After Pearl Harbor, Ford put his law degree on hold and hung up his boxing gloves and, I don’t know, bear-feeding nunchucks and male-model underpants, so he could pursue killing all of the bad guys who hated America. He joined the navy and quickly rose from ensign to lieutenant commander. He was then made a naval fitness instructor (teaching big, tough navy men how to be bigger, tougher, navier men). This might have been enough action for your average guy, but Ford was raised in the school of hard knocks (Yale, I guess?) and he wanted
more
, so he requested a transfer to the USS
Monterey
, a light-aircraft carrier that appeared in almost every major battle in the South Pacific. As if that wasn’t enough, God decided to join the war and sent massive typhoons to attack the
Monterey
and three American destroyers. The other three ships capsized and lost most of their crews, and Ford’s ship almost tipped over and burst into flames. As the ship tipped twenty-five degrees to one side, Ford lost his footing on the deck and started sliding toward the ocean and
would have fallen right in if he hadn’t caught hold of the rim of the deck
with his foot
. He readjusted, got himself to a safe place on the boat, and put out the fire (later admitting that he “never had any fear of death during the war,” which, when your boat is sideways and on fire, is
literally impossible
).

Ford never went to hide below deck or anything, he just stood up top in the storm, watching his ship sway and burn, thinking, “Nope. Still not fearing death.” By the time he left the war, Ford had accumulated ten battle stars. A man who has enough battle stars that he can comfortably throw a few of them at you like ninja shurikens and still have a bunch left over to intimidate bears is
not
a man to be fucked with, no matter how many fashion runways he walks down.

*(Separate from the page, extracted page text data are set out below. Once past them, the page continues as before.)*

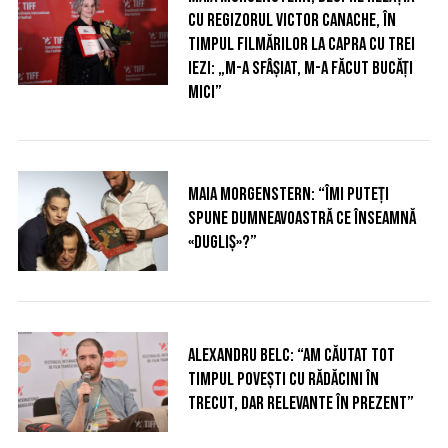
cu regizorul Victor Canache, în
timpul filmărilor la Capra cu trei
iezi: „M-a sfâșiat, m-a făcut bucăți
mici”
S
e
a
r
c
Maia Morgenstern: “Îmi puteți
h
spune dumneavoastră ce înseamnă
f
«dugliș»?”
o
r
:
Alexandru Belc: “Am căutat tot
timpul povești cu rădăcini în
trecut, dar relevante în prezent”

After the war, Ford was bitten by the politics bug and made a name for himself (not Leslie; a different name), as a hardworking, honest politician of integrity. He never lied, never told a half-truth, never manipulated anyone, and never did anything that he didn’t think was right. His moral streak earned the admiration of Republicans and Democrats alike. His Homer Simpson–esque plainspoken nature mixed well with his Homer Simpson–esque appearance and,
when he succeeded Nixon and promised to restore integrity and honesty to the White House, America was ready to believe him.

And then he pardoned Nixon and America was like, “Oh, blow me, you clumsy fart.”

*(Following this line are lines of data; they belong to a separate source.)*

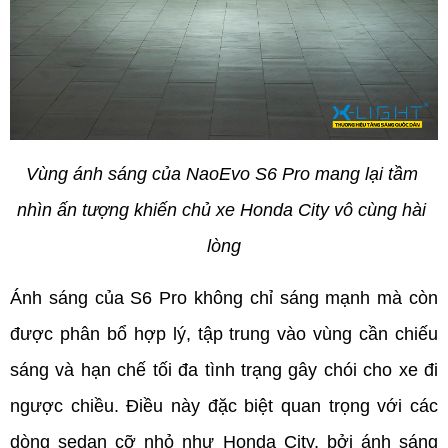
Vùng ánh sáng của NaoEvo S6 Pro mang lại tầm 
nhìn ấn tượng khiến chủ xe Honda City vô cùng hài 
lòng
Ánh sáng của S6 Pro không chỉ sáng mạnh mà còn 
được phân bổ hợp lý, tập trung vào vùng cần chiếu 
sáng và hạn chế tối đa tình trạng gây chói cho xe đi 
ngược chiều. Điều này đặc biệt quan trọng với các 
dòng sedan cỡ nhỏ như Honda City, bởi ánh sáng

The hard truth was that pardoning Nixon was the right thing to do. Sure, declaring that everything a person had done over a five-year period was fine and legal without ever even knowing what Nixon had done is kind of a boner, but at the time, Ford needed to close the book on the whole Nixon thing if he wanted to get anything done. He saw a country with a failing economy and a military that was second-best in a time when second-best wasn’t an option, but all anyone wanted to talk about was “Nixon this and Nixon that.” So Ford made the tough call and granted Nixon an absolute pardon, because it was a more official way of ending the conversation than saying “Just shut the fuck up and let me be president already.”